O tom do seminário foi, portanto, o de questionar a condução do nascimento nos partos hospitalares, que transforma um momento que era para ser especial para a mãe em uma série de procedimentos médicos que excluem a participação ativa da mulher e da família, em nome de uma maior segurança para mãe e bebê. Os debatedores questionaram essa justificativa da segurança, já que esses procedimentos são realizados em todas as mulheres e não apenas nos chamados “grupos de risco”. O resultado disso vai desde posições e procedimentos que desconsideram o desconforto da parturiente até a realização de partos cesárea desnecessários.

Entre os 180 participantes do evento, estavam presentes muitos enfermeiros e estudantes de enfermagem, fisioterapeutas, doulas - profissionais cujo ofício é apoiar a gestante física e psicologicamente durante o parto- , psicólogos, gestantes, mamães com seus bebês, mas apenas três médicos.

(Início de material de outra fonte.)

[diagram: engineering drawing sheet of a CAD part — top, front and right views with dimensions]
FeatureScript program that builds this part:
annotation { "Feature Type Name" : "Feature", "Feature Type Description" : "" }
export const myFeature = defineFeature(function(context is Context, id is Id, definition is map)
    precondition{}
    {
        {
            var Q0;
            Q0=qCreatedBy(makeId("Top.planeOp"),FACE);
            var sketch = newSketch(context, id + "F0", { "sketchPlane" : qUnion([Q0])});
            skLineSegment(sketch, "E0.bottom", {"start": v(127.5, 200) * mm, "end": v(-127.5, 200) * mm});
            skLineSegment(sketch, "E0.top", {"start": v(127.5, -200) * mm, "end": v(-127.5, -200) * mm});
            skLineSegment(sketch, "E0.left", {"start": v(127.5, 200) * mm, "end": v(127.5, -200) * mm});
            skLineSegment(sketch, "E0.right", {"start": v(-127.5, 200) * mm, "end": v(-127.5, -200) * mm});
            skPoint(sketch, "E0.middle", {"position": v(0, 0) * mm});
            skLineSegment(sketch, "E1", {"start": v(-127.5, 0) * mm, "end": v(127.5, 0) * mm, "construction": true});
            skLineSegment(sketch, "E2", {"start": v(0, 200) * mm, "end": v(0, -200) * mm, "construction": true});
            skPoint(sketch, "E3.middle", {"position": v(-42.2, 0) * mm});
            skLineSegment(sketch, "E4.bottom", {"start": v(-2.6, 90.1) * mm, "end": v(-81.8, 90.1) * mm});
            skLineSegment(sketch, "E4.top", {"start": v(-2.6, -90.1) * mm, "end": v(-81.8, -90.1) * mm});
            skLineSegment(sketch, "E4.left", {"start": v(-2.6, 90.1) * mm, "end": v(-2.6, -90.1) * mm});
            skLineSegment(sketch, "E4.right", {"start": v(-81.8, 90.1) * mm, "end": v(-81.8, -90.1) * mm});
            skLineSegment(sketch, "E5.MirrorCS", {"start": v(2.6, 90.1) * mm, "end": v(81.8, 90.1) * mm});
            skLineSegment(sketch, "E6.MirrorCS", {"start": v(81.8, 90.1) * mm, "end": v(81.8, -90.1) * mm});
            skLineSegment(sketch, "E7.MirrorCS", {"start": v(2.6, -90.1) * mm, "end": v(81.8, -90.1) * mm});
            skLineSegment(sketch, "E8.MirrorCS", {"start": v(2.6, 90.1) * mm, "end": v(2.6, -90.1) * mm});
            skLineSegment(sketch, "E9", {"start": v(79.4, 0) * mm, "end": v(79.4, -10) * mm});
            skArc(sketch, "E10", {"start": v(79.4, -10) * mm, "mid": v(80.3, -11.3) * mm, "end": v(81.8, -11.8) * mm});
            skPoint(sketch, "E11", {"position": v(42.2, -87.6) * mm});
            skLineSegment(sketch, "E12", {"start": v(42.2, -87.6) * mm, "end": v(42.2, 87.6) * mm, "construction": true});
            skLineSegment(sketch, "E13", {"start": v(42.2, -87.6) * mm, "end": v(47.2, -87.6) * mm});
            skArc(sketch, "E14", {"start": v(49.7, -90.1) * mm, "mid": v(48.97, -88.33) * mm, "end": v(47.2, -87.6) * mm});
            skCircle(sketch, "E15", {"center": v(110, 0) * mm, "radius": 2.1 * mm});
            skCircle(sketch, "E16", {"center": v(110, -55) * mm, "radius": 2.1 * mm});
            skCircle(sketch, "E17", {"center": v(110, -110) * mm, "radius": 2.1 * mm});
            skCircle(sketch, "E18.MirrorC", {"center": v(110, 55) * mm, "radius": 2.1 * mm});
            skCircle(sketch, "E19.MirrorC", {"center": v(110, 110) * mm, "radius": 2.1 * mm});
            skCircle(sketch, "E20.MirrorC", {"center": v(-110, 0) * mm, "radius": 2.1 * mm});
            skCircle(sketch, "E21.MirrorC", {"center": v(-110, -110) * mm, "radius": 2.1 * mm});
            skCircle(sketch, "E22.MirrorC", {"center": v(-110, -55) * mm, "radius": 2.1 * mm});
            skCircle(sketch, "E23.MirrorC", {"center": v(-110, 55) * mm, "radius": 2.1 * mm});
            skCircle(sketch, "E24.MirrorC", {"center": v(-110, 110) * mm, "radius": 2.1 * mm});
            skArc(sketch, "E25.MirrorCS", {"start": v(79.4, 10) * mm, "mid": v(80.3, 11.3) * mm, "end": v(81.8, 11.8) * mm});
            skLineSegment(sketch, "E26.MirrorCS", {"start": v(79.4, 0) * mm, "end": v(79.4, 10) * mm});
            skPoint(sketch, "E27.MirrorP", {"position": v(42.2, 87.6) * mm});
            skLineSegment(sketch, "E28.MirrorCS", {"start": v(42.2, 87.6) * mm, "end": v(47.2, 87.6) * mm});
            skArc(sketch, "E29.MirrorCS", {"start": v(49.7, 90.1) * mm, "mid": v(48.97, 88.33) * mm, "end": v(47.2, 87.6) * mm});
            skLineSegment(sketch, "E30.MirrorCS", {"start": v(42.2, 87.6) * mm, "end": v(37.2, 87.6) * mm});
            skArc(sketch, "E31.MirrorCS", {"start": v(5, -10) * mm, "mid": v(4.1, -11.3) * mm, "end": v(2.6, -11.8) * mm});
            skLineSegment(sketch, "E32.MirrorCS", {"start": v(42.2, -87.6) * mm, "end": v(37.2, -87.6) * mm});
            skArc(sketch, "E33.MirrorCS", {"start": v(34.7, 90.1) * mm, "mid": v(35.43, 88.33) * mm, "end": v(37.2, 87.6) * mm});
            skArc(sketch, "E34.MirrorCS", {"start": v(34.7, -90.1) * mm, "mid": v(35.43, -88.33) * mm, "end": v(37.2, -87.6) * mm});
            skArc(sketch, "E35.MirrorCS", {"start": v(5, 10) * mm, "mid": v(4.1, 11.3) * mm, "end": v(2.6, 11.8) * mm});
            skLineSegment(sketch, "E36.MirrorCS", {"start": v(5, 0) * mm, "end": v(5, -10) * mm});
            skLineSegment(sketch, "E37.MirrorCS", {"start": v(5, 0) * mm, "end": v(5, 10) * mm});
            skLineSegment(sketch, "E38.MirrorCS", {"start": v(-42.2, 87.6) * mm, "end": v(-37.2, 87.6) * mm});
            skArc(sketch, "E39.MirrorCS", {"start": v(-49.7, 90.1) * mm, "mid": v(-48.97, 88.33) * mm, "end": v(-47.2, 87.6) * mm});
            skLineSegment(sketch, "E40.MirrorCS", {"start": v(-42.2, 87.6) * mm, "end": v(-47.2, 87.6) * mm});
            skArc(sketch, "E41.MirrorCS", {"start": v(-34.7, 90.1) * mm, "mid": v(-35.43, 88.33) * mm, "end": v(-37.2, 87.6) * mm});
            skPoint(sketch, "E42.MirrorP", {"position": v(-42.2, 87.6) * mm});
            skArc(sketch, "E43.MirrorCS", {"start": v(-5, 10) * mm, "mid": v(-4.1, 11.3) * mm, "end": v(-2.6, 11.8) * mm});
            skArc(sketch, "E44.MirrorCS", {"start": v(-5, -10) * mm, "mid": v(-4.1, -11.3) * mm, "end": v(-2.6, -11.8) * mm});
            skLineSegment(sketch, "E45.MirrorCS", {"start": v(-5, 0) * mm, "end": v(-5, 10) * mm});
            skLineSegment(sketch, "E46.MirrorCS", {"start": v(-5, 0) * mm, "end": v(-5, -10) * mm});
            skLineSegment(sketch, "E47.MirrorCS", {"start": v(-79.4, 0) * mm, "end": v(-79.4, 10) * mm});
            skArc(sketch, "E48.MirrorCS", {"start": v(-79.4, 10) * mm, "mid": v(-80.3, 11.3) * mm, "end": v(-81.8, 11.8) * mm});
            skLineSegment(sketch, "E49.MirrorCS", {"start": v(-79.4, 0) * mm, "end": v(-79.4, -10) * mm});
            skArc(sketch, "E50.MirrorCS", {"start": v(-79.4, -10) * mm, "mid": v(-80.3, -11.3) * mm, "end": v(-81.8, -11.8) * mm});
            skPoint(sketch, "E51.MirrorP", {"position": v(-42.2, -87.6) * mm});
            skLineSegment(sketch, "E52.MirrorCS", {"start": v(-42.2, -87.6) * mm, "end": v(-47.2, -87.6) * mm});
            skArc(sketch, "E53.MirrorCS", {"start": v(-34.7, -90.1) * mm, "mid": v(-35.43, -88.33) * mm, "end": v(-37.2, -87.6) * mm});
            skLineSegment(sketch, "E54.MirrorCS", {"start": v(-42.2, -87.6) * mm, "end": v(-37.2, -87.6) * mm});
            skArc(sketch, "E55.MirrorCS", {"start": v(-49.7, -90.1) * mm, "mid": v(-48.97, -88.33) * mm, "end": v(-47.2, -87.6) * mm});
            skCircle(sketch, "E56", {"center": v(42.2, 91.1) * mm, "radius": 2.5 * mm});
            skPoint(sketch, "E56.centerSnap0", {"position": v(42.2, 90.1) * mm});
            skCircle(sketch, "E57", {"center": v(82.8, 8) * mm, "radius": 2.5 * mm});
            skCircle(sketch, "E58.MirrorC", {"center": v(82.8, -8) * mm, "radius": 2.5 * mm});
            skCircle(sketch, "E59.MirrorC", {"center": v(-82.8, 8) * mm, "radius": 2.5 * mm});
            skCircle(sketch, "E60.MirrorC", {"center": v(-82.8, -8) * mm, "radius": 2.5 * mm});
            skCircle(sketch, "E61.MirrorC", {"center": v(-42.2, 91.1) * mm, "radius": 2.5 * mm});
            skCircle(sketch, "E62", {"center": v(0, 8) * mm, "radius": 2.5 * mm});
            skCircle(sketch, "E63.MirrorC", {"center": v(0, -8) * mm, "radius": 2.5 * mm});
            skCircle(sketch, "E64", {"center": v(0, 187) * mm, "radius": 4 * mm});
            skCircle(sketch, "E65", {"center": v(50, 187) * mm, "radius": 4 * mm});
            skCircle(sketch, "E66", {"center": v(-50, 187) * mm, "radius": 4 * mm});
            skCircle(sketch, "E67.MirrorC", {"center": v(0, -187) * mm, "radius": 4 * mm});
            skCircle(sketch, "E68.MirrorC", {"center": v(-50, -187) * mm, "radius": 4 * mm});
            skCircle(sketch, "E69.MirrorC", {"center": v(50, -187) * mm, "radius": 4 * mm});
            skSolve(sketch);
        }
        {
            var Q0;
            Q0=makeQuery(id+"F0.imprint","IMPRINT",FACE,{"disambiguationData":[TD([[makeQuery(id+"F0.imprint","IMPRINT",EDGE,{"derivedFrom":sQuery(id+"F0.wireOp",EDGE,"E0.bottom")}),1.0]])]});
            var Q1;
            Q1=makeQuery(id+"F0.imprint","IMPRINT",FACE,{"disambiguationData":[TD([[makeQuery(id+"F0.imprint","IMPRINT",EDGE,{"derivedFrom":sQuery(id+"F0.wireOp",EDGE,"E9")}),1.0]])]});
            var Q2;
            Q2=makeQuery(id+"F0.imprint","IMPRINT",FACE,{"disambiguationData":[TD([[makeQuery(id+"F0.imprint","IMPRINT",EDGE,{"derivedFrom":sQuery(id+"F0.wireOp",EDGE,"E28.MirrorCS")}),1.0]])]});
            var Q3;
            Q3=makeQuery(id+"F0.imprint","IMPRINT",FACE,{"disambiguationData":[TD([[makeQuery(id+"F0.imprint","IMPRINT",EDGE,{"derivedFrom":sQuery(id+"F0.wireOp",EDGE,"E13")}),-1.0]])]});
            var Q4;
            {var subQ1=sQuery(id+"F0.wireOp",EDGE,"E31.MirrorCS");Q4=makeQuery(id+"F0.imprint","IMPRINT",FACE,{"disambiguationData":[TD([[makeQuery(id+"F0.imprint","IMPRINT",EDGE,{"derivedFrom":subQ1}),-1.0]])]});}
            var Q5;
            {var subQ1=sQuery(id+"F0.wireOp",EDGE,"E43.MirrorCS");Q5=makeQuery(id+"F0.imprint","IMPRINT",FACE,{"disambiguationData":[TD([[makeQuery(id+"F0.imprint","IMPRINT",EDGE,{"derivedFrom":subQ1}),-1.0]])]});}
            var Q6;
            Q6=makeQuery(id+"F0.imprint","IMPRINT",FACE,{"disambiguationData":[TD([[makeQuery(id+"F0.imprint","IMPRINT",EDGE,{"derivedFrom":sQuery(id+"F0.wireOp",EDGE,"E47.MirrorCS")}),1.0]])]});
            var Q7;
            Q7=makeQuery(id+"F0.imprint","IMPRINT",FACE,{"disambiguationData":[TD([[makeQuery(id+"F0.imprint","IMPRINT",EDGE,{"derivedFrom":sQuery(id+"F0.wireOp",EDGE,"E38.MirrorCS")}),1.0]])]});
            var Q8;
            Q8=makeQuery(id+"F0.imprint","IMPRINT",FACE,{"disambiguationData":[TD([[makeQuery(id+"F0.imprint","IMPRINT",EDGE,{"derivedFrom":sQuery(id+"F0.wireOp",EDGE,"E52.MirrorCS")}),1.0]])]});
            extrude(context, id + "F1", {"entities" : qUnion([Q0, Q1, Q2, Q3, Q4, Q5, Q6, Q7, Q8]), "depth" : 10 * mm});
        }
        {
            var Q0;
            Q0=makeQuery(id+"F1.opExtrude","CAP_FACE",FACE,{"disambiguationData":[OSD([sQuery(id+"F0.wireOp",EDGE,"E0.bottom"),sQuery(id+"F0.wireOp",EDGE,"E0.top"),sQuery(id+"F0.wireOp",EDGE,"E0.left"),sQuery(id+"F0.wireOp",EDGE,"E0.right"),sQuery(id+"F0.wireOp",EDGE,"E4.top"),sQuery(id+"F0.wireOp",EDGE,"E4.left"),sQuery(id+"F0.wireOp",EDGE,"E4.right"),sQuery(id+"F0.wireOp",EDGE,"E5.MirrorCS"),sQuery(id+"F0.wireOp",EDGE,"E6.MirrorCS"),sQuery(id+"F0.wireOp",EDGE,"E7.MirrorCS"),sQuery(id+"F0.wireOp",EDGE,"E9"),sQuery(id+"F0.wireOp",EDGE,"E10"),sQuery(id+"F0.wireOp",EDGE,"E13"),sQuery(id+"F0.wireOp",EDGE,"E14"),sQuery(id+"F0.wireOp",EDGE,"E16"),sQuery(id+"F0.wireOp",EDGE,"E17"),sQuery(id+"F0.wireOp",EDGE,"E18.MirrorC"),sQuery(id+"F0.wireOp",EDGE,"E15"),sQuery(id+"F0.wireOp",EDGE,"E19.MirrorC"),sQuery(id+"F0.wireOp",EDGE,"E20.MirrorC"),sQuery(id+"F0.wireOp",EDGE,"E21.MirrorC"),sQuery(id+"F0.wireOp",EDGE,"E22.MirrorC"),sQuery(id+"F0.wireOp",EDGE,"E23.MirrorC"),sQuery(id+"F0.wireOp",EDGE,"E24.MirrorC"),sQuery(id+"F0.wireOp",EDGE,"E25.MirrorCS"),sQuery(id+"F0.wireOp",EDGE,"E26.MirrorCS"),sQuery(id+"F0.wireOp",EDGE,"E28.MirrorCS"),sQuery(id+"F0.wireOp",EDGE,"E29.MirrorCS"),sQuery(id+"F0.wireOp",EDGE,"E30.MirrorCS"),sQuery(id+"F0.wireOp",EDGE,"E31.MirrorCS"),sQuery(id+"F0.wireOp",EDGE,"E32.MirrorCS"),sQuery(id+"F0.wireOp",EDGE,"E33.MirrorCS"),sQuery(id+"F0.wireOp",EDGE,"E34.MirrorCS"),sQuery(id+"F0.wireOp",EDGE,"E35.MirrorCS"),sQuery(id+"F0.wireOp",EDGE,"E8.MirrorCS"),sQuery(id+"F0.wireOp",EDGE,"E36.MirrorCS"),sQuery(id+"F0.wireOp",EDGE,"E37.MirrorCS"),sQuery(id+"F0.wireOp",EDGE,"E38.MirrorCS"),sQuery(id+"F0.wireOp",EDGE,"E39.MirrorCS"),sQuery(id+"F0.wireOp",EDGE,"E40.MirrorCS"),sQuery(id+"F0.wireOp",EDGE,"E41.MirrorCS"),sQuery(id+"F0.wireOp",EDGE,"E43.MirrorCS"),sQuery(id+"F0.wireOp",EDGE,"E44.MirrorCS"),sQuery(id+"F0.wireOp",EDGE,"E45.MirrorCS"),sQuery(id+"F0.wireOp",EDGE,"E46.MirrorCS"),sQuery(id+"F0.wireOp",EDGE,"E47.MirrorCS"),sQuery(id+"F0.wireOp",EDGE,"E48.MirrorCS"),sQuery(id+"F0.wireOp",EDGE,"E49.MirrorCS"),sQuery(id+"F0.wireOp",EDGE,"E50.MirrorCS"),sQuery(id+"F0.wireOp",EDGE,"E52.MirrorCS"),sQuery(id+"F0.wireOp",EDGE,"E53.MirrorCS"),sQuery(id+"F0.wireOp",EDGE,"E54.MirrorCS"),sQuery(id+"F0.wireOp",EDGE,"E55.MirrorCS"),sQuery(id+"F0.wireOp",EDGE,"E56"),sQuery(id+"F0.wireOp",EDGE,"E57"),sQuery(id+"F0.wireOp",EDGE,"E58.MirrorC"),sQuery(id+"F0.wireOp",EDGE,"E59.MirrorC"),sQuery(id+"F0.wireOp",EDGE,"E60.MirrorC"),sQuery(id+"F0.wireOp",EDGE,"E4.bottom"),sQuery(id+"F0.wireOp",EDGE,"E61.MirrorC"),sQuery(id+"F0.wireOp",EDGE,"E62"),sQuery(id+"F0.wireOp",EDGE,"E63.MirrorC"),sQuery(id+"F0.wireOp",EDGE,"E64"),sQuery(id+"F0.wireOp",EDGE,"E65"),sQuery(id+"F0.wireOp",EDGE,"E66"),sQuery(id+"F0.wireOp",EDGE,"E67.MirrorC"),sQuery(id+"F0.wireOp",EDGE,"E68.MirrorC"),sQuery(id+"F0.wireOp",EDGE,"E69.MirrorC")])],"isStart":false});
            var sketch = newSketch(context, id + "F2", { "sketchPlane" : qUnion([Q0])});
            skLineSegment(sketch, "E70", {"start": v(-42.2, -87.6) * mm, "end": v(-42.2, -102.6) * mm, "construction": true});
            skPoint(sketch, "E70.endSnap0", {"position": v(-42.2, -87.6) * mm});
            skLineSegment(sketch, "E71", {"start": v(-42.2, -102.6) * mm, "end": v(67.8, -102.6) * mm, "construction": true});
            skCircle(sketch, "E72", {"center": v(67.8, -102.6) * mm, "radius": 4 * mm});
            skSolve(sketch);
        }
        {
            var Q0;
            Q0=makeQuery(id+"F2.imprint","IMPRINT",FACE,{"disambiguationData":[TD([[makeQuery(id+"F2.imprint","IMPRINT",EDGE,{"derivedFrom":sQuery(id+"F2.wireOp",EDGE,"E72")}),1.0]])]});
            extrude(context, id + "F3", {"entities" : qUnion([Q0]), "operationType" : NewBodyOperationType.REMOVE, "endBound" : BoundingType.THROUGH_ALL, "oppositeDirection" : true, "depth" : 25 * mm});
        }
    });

Depoimentos, como o de Roselene Nogueira, outra convidada da mesa de debates, também fizeram parte da programação. Com a experiência de três partos normais, ela contou que, apesar de achar incômodo e penoso, nunca questionou os métodos de condução do trabalho de parto. “Eu achava que fazia parte, afinal era um trabalho profissional”, revelou. “Foi como se eu tivesse passado sem alma pelos meus partos”, concluiu. Quando ela descobriu o movimento pela “humanização do parto”, tornou-se ativista da causa. Hoje, é uma das colaboradoras da rede "Parto do Princípio", que, segundo o site da organização, é formada por mulheres engajadas na luta pela “retomada do protagonismo de seus processos de gestação, parto e pós-parto”.

O evento teve, em sua abertura, a exibição do documentário “Parto Orgásmico”, de Debra Pascali-Bonaro, e foi encerrado com a exposição fotográfica “Parto com prazer”, do fotojornalista Marcelo Min.